By Andrew Sanford | News | February 4, 2026
I recently rewatched John Cena’s last wrestling match with my kids (stay with me). It was an emotional affair, not just because of how much Cena has given to the business over the years, but also because wrestlers don’t often get to have a “last match.” Injury, lack of popularity, or worse, death, often removes these performers from the squared circle. And that can be the case for anyone, from big stars to small. So, to get to see such a pillar of the community take a year-long victory lap into retirement was special.
While professional wrestling can be a bit more dangerous and tragic for its participants, they are performers and can share a similar trajectory to professional actors. Plenty of thespians over the years have had massive careers, only for them to dry up at a moment’s notice. It’s not often that a movie star gets to say, “This is it.” It happens, and is certainly special when it does, but some folks never want to hang up their comedy and tragedy masks, and others may not even get a say in the matter.
So, hearing that Harrison Ford has found something that he feels would suffice as a final outing makes me similarly emotional. Ford has loomed large in my life, even longer than a certain Doctor of Thuganomics. Han Solo was my favorite Star Wars character growing up. Indiana Jones gave me the knowledge that certain people in this world deserve to be punched. Hell, Ford kicking Gary Oldman off of Air Force One was the first time I had heard an audience applaud in a movie theater.

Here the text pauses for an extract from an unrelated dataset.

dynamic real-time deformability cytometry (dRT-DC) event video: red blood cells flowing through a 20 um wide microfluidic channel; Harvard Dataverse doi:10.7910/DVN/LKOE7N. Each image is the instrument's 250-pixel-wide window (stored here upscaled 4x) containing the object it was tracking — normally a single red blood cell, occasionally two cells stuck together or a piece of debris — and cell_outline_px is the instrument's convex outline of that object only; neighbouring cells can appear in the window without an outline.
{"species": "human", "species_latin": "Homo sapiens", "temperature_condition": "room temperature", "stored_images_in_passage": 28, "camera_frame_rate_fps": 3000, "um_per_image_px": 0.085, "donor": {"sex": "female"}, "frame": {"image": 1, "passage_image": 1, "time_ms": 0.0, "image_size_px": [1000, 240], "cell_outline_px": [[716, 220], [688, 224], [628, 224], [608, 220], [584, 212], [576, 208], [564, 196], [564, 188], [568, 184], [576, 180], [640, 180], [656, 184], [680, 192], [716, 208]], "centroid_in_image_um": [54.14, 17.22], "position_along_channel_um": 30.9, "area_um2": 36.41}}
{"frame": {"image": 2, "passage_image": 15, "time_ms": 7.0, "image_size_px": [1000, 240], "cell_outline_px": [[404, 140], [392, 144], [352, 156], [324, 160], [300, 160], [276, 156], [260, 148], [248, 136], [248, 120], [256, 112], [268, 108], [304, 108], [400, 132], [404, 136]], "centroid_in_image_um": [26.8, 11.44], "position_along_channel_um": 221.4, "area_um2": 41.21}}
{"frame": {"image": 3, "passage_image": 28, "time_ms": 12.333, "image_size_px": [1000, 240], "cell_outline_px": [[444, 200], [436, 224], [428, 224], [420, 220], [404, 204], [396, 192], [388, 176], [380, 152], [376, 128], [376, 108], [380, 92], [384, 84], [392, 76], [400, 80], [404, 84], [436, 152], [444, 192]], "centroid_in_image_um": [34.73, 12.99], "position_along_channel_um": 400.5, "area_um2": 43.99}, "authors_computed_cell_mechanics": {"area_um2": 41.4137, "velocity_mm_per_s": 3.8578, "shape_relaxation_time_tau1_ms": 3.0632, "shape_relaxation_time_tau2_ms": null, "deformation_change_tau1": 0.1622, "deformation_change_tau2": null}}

Harrison Ford is larger than life, but age comes for us all. The man is 83-years-old. Every day is a blessing. While he hasn’t announced his retirement like a particular 17-time World Champion, he has made it clear that his current work on the Apple TV show Shrinking would be a fitting end to his lengthy career.
“Where do you go from here? The kind of work that we’re able to do is remarkable given the tools we have to work with, and the notion that lies behind this series. And if it was all over here, that would be sufficient,” Ford explained in a recent panel discussing the show (via THR). “This has been a different kind of job for me, and I’ve been doing this for a long time. This is very special and it really nurtures me and makes me feel like what we’re doing has value and importance. I look for that in my life and I’m happy to have found it here.”
Isn’t that nice? Not only am I happy that Ford found something he wouldn’t mind hanging his hat on, but he’s saying this not just because of its quality. The man seems truly touched by what he’s working on. He’s spent years being paid to pretend he gives a damn about the Millennium Falcon (onscreen, not in interviews). Here, he can just be genuinely happy. That rules (almost as much as John Cena ruled the WWE for the better part of two decades).